START EXTRACTED INFORMATION

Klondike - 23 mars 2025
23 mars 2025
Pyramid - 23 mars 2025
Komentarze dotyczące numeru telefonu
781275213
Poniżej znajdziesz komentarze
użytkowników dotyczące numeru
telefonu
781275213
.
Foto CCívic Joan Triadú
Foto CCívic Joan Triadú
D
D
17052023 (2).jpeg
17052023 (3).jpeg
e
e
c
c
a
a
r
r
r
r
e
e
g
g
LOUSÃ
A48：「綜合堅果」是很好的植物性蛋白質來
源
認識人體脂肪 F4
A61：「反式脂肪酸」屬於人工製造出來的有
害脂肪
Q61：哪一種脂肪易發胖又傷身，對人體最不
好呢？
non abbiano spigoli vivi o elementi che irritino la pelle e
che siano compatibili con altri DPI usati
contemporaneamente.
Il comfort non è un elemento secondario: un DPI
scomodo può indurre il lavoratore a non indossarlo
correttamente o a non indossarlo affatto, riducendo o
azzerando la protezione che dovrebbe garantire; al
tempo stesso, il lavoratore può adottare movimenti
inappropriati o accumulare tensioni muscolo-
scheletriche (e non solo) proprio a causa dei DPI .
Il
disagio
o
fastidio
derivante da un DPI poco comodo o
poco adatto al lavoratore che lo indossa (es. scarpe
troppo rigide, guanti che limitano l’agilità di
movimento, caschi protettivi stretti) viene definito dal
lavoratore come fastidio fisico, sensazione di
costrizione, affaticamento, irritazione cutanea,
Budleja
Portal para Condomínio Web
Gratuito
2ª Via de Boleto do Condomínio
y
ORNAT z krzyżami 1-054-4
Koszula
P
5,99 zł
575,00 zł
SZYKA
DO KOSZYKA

END EXTRACTED INFORMATION

- [WORK TO BE COMPLETED] Rewrite all the lines of the records, changing "23 mars 2025" to "24 mars 2025" wherever it appears and leaving everything else untouched.

- [OUTPUT BELOW]
Klondike - 24 mars 2025
24 mars 2025
Pyramid - 24 mars 2025
Komentarze dotyczące numeru telefonu
781275213
Poniżej znajdziesz komentarze
użytkowników dotyczące numeru
telefonu
781275213
.
Foto CCívic Joan Triadú
Foto CCívic Joan Triadú
D
D
17052023 (2).jpeg
17052023 (3).jpeg
e
e
c
c
a
a
r
r
r
r
e
e
g
g
LOUSÃ
A48：「綜合堅果」是很好的植物性蛋白質來
源
認識人體脂肪 F4
A61：「反式脂肪酸」屬於人工製造出來的有
害脂肪
Q61：哪一種脂肪易發胖又傷身，對人體最不
好呢？
non abbiano spigoli vivi o elementi che irritino la pelle e
che siano compatibili con altri DPI usati
contemporaneamente.
Il comfort non è un elemento secondario: un DPI
scomodo può indurre il lavoratore a non indossarlo
correttamente o a non indossarlo affatto, riducendo o
azzerando la protezione che dovrebbe garantire; al
tempo stesso, il lavoratore può adottare movimenti
inappropriati o accumulare tensioni muscolo-
scheletriche (e non solo) proprio a causa dei DPI .
Il
disagio
o
fastidio
derivante da un DPI poco comodo o
poco adatto al lavoratore che lo indossa (es. scarpe
troppo rigide, guanti che limitano l’agilità di
movimento, caschi protettivi stretti) viene definito dal
lavoratore come fastidio fisico, sensazione di
costrizione, affaticamento, irritazione cutanea,
Budleja
Portal para Condomínio Web
Gratuito
2ª Via de Boleto do Condomínio
y
ORNAT z krzyżami 1-054-4
Koszula
P
5,99 zł
575,00 zł
SZYKA
DO KOSZYKA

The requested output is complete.